◆ Fragmento para leer:

En la estructura de fondo de la poesía, dos tiempos históricos se siguen, el de la Revolución francesa y europea de 1789 y el que sigue la revolución frustrada del sexenio, o sea la Restauración y dos espacios se oponen, España y Francia y más generalmente Europa; España de la muerte, Francia de la libertad y del libre pensamiento. No hay medias tintas, todo está en oposición radical y la figuración que se hace de España es de una negrura gótica:


España era un sepulcro
rodeado por los mares,
España era la tumba
de antiguas libertades
[...].
Cubiertos por las nieves
inquebrantables muros
eran los Pirineos
la losa del sepulcro
[...].



Mientras que


La llama de un incendio
iba extendiendo el hálito
del libre pensamiento
y al brillo de la hoguera
despertaban los pueblos,
llena de luz el alma
y de calor el pecho.



Siguiendo el juego de los contrastes fuertes, el joven poeta que hace dos meses inauguró el seudónimo de Clarín, opone «el himno de Lutero» («Castillo fuerte es nuestro Dios...»), que «nuestra conciencia canta» a la Marsellesa que cantó «el genio de la Francia». Mientras «en toda Europa alumbra / el sol de la esperanza», «solo alumbra, en ocaso, / la tumba de la España».

En este escenario contrastado, digno de elemental epopeya, salió de la invencible tierra de Pelayo, la voz potente del héroe, Jovellanos, el sabio que se levantaba «para salvar a España».

Como en el poema épico, se salta de la narración en pasado a la eficiente actualización del presente: «España resucita / en medio del combate».

Toda la complejidad histórica está reducida a la más pura elementalidad. En este poema, como en la epopeya, los hechos están sometidos a una depuración ideológica que necesariamente falsea la realidad. Que el ilustrado Jovellanos sea un adepto de la libertad de pensar es indudable, pero que su acción haya sido determinante para salvar a España se dice muy deprisa, pues la alianza con la Francia revolucionaria, después de una guerra contra las huestes de la Convención, se debió ante todo a los tratados de Godoy. Es difícil saber qué parte tomó Jovellanos en la preparación de la Paz de Basilea (1795) y en el Tratado de San Ildefonso (1798), aunque desde 1797 estaba ya en la esfera del poder central como ministro de Gracia y Justicia, cuya posición le permitió intentar, entre otras acciones en favor del progreso, limitar la fuerza de la Inquisición. Su caída y su encarcelamiento de 1802 a 1808, el poema los sublima en una imprecación: al que salva a España «encierran / los muros de una cárcel / ¡que así pagan los hombres / el bien que se les hace, / que guarden sepultado / al genio que los alce!». Sabemos que Jovellanos condenó, horrorizado, los brutales y sanguinarios excesos de la Revolución francesa. Excesos que el poema esencializa y estiliza en la octavilla más equilibrada del conjunto:


Viejas instituciones,
madera carcomida,
fueron sembrando el suelo
de escombros y cenizas
y hacinándolos todos
en gigantesca pira
alzó su trono al cielo
la libertad bendita.

◆ Qué se pide:
1/ Reproduce literalmente el pasaje del fragmento que va desde "La llama de" hasta "calor el pecho.", ambos incluidos.
2/ Enumera, en el orden en que aparecen, todos los años escritos en cifras que figuran en el fragmento.
Los ítems que vienen a continuación no guardan relación con el fragmento.

◆ Ítems recogidos:
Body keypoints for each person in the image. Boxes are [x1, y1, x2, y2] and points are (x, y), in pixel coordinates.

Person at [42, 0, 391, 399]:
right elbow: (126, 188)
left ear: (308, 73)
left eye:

* * *

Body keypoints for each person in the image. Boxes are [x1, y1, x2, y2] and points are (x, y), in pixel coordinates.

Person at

◆ Respuestas por ítem:
1/
La llama de un incendio
iba extendiendo el hálito
del libre pensamiento
y al brillo de la hoguera
despertaban los pueblos,
llena de luz el alma
y de calor el pecho.

2/ 1789, 1795, 1798, 1797, 1802, 1808